Saturday, 9 January 2010


A friend and I were discussing the idea of mindfulness the other day, in relation to making things. Mindfulness is a simple idea which probably goes back to very ancient yoga practices in India (there is evidence for these practices long before 1500 BC...), and which some people may know about in relation to Buddhist thought. More recently, Jon Kabat-Zinn and others have been making it part of contemporary psychology. It consists 'simply' of allowing your mind to rest completely in the present, rather than letting it obsess and ruminate on past action and regrets, or busy itself with planning and scheming about the future.

This friend reckoned that when she was able to stay in a mindful state while doing something like making a cake, the cake turned out differently to how it normally would. Different, and better. I realised that this was the difference between the times that I had been able to paint and draw freely, had been at least partially satisfied with what was happening with my pencil, and the times when paper and pencil seemed like an alien land.

Then I realised that it was probably also why my jazz violin playing always sounded so awful. I was rarely able to rest within the limits of my technique; to accept my limitations and really listen to the sounds that I was producing. Instead my mind and emotions united into a paroxism of frustration at the difference between what I could hear in my head and what my stubby fingers seemed able to produce. Barry Green in 'The Inner Game of Music' (1986, related to the Timothy Gallwey book I mentioned a while ago) talks about this as being what he calls 'self 1' running riot with its commentary and criticism, as opposed to 'self 2':

an unthinking state, one in which we are relaxed yet aware, and our letting our true ability and musicality express itself, without trying to control and manipulate it (33).

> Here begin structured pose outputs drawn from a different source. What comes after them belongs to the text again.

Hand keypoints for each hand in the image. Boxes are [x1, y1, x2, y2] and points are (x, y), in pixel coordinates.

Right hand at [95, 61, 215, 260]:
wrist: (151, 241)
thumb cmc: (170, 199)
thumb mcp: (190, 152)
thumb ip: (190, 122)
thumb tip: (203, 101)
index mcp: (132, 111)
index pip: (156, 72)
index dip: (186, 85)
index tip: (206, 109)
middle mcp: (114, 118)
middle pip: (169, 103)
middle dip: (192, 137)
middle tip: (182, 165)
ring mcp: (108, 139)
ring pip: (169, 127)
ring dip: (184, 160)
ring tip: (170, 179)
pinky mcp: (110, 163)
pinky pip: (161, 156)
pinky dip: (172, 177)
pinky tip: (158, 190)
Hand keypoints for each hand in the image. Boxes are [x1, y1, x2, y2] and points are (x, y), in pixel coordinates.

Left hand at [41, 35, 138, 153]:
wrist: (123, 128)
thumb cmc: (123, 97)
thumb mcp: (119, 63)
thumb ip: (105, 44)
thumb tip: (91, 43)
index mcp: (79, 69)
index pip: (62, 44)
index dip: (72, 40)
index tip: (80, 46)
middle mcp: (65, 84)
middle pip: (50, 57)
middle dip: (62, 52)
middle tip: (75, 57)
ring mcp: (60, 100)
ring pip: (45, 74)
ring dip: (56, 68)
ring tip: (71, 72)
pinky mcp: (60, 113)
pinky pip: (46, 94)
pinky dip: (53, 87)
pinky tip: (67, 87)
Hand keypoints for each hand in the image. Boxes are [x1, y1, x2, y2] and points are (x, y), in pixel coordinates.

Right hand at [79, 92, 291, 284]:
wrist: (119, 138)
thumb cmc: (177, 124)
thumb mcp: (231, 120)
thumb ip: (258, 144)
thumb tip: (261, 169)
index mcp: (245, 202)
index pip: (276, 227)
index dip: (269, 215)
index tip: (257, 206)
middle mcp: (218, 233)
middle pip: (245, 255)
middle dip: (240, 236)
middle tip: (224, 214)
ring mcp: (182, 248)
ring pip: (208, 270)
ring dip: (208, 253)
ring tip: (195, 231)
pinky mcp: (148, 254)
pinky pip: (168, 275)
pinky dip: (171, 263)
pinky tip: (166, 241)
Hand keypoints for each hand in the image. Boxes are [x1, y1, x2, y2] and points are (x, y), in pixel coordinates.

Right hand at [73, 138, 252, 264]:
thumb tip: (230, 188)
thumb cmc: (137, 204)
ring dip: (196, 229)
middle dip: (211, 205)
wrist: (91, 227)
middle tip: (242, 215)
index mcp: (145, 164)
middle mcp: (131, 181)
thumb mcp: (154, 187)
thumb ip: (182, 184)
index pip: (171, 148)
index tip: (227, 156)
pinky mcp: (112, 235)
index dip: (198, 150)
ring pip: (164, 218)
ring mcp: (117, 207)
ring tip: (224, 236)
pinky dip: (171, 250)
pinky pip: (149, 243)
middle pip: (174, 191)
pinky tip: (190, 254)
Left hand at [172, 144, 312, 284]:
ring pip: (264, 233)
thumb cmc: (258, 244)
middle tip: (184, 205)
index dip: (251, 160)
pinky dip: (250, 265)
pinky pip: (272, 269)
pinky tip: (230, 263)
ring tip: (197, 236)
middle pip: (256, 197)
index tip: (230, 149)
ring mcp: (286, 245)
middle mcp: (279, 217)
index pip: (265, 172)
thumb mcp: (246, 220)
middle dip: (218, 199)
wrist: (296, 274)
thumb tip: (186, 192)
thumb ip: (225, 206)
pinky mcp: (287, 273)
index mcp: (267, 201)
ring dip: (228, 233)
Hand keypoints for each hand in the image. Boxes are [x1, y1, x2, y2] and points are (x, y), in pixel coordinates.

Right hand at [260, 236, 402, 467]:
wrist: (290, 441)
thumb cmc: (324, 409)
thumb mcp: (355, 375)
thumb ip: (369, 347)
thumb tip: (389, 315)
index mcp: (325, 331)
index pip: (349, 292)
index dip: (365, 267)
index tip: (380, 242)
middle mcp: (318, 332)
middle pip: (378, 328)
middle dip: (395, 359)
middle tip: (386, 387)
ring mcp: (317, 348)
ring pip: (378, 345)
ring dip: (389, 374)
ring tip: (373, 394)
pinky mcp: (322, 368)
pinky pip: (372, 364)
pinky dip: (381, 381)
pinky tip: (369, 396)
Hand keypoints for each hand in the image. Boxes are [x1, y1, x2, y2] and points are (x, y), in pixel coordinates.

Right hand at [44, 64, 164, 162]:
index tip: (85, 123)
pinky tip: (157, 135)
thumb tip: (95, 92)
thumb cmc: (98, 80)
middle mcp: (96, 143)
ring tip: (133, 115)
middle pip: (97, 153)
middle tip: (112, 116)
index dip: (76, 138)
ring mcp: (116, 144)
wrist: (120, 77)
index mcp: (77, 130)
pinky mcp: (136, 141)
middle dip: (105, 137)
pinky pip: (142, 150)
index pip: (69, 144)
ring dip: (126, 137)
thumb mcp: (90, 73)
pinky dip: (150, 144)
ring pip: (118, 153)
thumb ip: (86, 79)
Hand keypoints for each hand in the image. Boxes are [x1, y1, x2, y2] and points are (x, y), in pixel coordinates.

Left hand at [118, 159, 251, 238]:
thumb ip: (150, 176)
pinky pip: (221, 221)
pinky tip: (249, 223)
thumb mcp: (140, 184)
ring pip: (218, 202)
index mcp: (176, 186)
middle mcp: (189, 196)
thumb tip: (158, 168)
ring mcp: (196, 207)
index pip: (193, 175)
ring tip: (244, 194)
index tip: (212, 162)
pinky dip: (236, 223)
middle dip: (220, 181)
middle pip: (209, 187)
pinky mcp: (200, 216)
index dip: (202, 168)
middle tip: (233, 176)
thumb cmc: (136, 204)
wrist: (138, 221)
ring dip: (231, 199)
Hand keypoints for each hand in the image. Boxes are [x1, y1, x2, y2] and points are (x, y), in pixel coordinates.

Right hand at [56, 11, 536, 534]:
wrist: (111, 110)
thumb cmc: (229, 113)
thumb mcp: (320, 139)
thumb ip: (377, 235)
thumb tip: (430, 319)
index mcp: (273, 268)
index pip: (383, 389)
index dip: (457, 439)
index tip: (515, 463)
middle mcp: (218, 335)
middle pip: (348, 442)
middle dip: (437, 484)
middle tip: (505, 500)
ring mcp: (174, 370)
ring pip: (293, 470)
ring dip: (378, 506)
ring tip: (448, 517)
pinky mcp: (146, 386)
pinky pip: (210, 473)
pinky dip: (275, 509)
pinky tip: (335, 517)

My drawing or painting appears upon the page entirely differently when I'm in an attentive, generous and accepting state. The work is different when my mind is different. It's different, in a sense, when some aspects of my mind have switched off. This is not to say that my mind is somehow absent or blank (a common misconception in Anglophone countries about things such as meditation) - quite the opposite. What switches off is the ruminating and planning. What's left, when a mind is no longer running backwards and forwards away from the present, and how does this link to making things?

1 comment:

  1. Ah this sounds like Herrigel territory again! This also reminds me of what Csikszentmihalyi has described as "flow". He has certainly done the rounds describing how this is some kind of special creative awareness but many have contended that this state is a perfectly familiar side effect of intense concentration rather than heightened creative awareness. Feels great though doesn’t it? It’s a shame it doesn’t come in bottles!